**** PROVIDED PASSAGE

[comp.lang.c] More crap about nil

chris@mimsy.umd.edu (Chris Torek) (05/02/90)
>        "The name of the null pointer is called 'NULL'"
>
>... but that's only what the name is called, you know.
>The name really IS "0".  But that's only the name, not a representation.
>--
>Wayne Throop <backbone>!mcnc!rti!sheol!throopw or sheol!throopw@rti.rti.org

Right.  There are three separate issues; people generally insist on
tying all three into one (so they have to be handled together).

  A.  The (runtime) representation for `the' nil pointer.

	This issue is particularly sticky.  As a programmer writing
	portable C, you (a) have no idea what the representation is and
	(b) have no idea whether there is only one representation.
	There can be---and on some machines, the most `natural' setup
	has---several different `nil's, such as a `nil pointer that
	points to bytes' versus a `nil pointer that points to words',
	or---as on an IBM PC in certain models---a `nil pointer that
	points to data' versus a `nil pointer that points to code'.

********
**** SUPPLIED MATERIAL

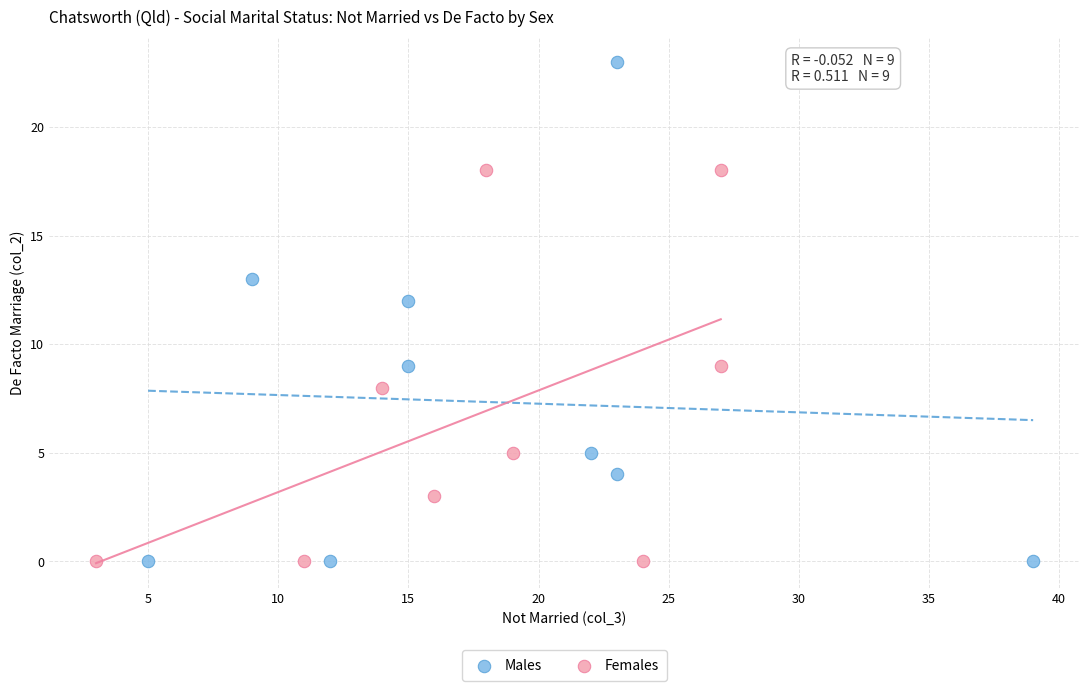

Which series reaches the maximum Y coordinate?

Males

********
**** SUPPLIED MATERIAL

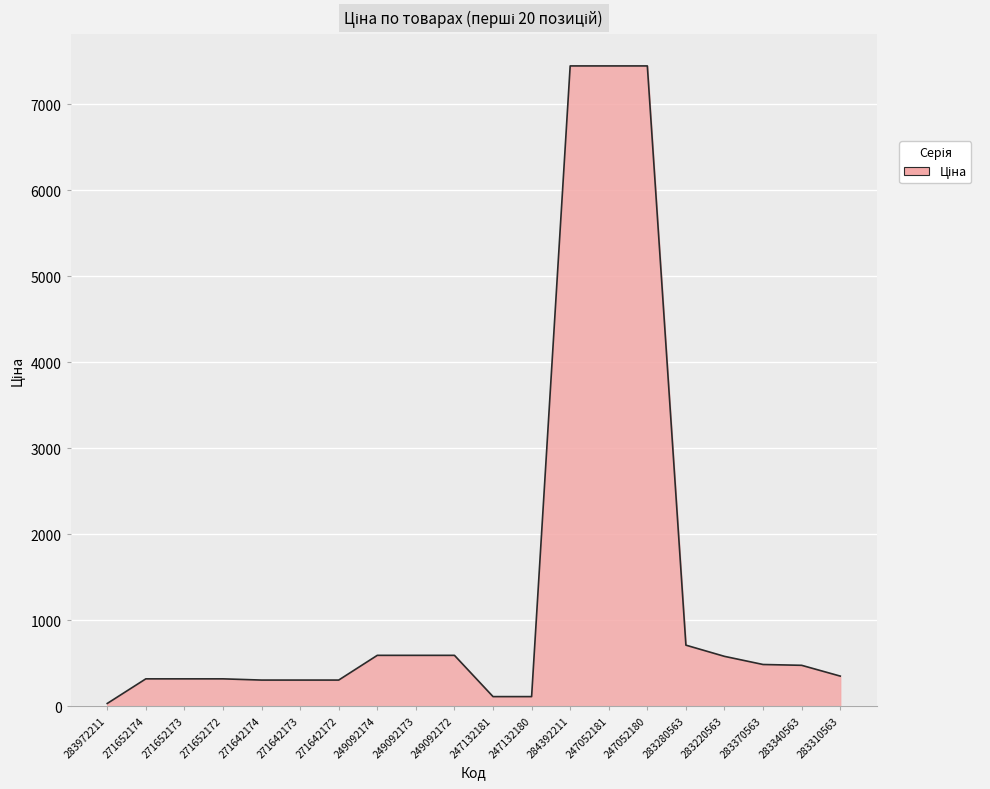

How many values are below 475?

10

********
**** SUPPLIED MATERIAL

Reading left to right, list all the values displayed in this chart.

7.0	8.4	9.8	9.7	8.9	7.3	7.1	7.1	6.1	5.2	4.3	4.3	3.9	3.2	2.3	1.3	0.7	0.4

********

• WHAT THE TASK REQUIRES
According to the nil pointer post, what two kinds of nil pointer can exist on an IBM PC in certain models? Rely only on the nil pointer post for your answer.

• RESULT FOR THIS TASK
A nil pointer that points to data and a nil pointer that points to code.